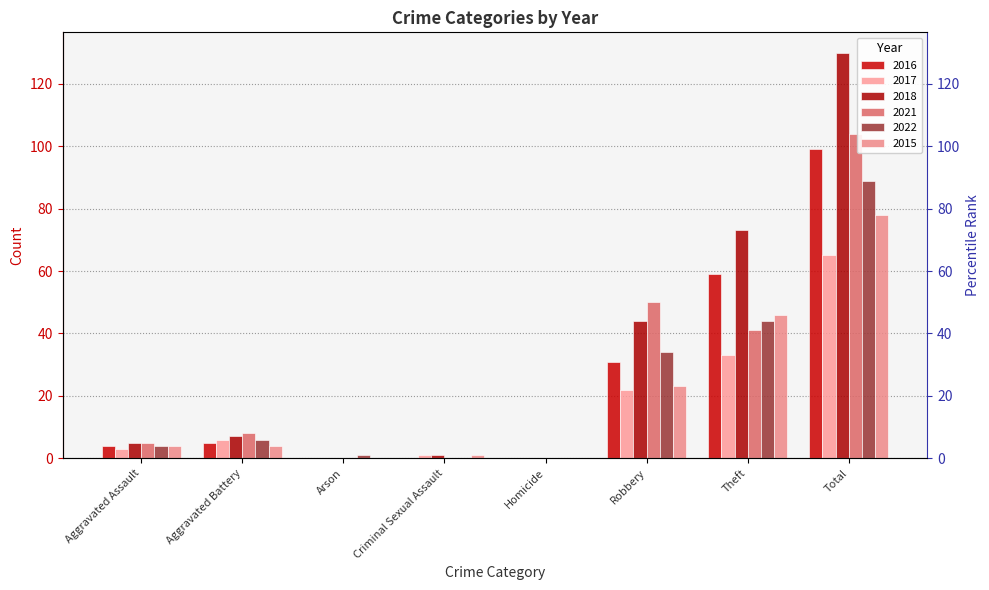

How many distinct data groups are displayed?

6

--

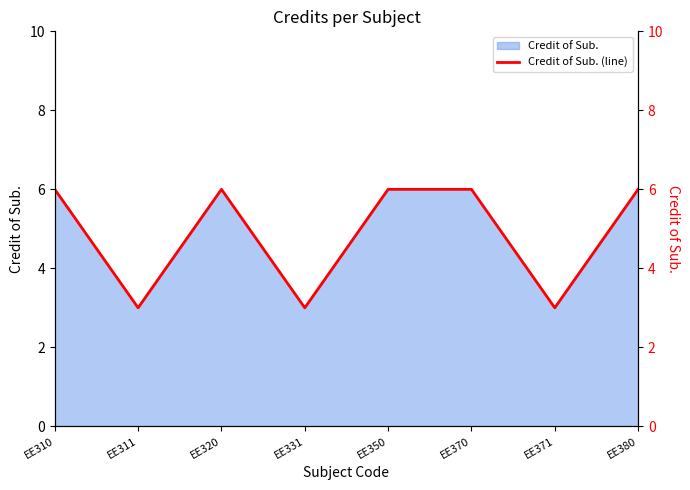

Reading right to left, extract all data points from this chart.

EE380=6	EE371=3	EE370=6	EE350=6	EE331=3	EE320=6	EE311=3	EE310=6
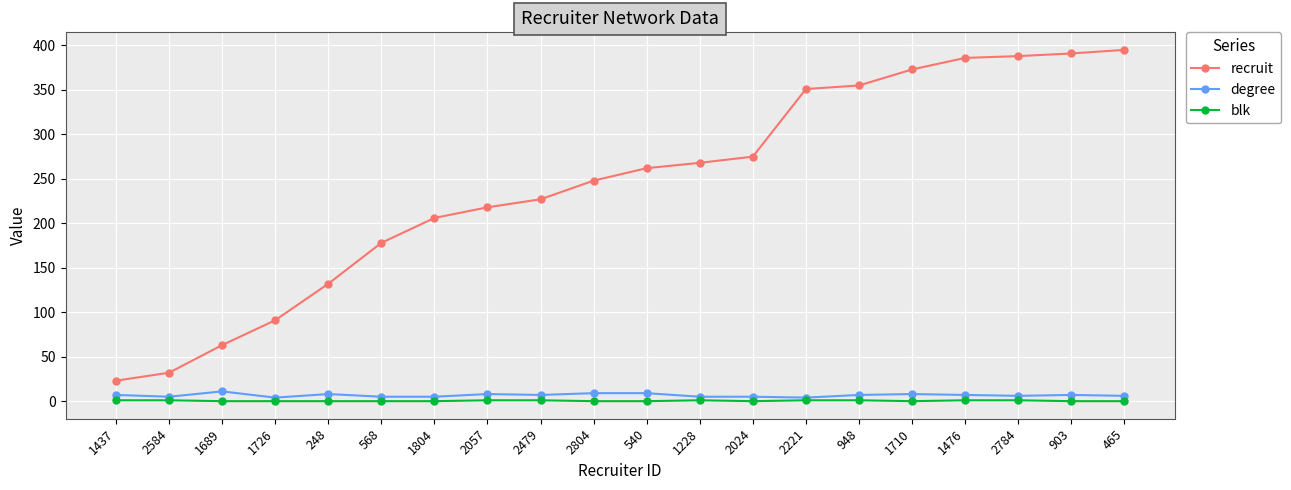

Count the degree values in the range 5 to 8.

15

WORK INSTRUCTIONS: Count the lines in the rows above that contain the string "data", with uppercase and lowercase treated as different, and give only the number.

WRITTEN RESPONSE: 2